Items from a data source:
***

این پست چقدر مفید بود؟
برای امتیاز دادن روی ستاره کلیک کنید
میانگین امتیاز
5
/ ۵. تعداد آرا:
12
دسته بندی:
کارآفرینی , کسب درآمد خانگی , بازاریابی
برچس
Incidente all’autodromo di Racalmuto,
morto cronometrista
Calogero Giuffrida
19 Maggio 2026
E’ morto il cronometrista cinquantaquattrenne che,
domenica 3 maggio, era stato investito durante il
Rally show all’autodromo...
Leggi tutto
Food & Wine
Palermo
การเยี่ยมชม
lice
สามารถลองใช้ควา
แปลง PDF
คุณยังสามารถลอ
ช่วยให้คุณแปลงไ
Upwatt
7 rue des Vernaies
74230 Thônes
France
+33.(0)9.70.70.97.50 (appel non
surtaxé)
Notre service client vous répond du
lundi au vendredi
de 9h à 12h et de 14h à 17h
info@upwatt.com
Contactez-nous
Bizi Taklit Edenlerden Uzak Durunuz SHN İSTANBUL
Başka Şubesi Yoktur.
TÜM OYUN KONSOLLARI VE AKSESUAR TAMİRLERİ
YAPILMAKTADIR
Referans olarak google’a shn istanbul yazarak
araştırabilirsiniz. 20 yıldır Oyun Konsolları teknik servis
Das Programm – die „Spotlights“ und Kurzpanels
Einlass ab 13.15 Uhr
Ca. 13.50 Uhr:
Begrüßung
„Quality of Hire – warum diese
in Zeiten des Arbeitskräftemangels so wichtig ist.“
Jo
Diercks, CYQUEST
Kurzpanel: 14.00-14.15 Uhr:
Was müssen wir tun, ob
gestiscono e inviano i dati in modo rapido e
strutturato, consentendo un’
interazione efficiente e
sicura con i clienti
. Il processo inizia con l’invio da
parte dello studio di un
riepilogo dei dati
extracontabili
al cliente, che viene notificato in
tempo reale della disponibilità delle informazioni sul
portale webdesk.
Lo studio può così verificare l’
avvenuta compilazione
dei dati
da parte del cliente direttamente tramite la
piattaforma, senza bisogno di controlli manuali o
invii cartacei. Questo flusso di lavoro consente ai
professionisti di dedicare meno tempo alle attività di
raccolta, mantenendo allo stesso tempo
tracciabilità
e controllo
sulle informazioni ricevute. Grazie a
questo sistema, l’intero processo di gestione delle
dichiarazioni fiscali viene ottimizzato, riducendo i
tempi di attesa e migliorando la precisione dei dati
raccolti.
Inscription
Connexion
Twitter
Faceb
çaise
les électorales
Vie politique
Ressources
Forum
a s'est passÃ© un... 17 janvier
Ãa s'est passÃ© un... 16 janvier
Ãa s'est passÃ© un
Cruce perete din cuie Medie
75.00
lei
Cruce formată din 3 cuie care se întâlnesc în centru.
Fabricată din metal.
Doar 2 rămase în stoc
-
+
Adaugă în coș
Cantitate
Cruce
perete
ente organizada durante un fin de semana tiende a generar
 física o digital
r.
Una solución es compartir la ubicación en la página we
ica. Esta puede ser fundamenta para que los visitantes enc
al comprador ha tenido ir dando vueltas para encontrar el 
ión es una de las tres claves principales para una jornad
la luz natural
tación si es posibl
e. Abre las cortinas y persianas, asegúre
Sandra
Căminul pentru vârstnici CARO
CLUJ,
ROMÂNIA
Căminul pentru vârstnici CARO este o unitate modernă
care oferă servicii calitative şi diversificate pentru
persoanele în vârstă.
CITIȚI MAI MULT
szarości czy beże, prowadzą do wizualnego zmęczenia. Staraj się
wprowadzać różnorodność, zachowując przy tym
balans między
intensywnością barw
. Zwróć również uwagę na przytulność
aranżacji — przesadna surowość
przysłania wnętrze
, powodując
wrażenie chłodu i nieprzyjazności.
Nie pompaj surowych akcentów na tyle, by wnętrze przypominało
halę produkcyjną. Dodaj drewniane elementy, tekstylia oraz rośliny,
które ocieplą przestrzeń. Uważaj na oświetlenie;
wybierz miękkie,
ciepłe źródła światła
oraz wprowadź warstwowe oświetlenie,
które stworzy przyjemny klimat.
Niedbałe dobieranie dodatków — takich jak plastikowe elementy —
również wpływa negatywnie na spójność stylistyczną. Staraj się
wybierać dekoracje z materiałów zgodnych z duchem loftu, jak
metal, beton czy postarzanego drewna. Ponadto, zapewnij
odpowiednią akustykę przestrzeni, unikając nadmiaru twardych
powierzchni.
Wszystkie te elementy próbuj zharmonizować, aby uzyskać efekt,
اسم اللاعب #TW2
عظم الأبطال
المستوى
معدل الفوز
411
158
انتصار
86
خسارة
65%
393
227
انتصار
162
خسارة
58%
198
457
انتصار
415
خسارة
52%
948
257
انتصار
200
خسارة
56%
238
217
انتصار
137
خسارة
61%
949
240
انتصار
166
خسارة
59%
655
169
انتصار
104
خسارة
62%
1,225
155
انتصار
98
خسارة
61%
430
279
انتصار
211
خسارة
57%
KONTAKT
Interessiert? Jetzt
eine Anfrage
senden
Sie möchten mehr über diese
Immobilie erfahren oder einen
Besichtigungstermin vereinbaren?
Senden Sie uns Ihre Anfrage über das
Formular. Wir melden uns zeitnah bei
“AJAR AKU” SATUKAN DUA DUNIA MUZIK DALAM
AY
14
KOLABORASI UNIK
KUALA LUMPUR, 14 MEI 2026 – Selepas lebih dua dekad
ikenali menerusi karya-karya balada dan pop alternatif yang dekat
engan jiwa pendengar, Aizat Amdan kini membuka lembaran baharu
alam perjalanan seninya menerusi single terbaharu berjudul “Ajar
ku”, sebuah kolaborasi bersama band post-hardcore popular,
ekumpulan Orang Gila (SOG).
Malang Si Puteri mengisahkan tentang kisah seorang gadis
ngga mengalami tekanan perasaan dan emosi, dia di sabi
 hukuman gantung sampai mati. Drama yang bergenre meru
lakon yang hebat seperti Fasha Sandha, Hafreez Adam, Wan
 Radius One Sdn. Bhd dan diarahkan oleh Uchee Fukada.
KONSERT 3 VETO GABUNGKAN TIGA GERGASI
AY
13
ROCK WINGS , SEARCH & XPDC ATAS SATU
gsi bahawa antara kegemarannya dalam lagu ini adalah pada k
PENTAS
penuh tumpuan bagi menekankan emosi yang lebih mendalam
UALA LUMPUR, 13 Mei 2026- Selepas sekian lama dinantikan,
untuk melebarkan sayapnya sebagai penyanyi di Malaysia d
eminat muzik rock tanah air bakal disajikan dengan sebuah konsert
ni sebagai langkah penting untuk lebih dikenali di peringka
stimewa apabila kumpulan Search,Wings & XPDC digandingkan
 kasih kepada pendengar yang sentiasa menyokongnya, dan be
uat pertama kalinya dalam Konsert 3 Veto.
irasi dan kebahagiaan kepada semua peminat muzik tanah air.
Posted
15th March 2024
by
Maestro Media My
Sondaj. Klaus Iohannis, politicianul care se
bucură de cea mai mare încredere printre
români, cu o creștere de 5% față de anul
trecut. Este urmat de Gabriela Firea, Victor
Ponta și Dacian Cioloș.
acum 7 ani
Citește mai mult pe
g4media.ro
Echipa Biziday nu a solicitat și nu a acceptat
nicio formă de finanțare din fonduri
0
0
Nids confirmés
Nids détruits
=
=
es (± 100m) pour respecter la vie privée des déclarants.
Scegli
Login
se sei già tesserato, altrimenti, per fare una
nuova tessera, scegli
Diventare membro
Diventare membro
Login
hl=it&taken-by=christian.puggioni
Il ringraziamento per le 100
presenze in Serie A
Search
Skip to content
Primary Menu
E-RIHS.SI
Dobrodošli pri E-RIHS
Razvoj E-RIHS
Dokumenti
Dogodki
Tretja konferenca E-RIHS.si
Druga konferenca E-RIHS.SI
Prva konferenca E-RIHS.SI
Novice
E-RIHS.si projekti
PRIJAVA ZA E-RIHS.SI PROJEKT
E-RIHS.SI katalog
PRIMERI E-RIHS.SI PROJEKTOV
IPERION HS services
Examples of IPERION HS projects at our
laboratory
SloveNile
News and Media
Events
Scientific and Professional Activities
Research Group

***

Copy, exactly and with nothing added, the lines from the one containing "E-RIHS.si projekti" through the end of the records.

E-RIHS.si projekti
PRIJAVA ZA E-RIHS.SI PROJEKT
E-RIHS.SI katalog
PRIMERI E-RIHS.SI PROJEKTOV
IPERION HS services
Examples of IPERION HS projects at our
laboratory
SloveNile
News and Media
Events
Scientific and Professional Activities
Research Group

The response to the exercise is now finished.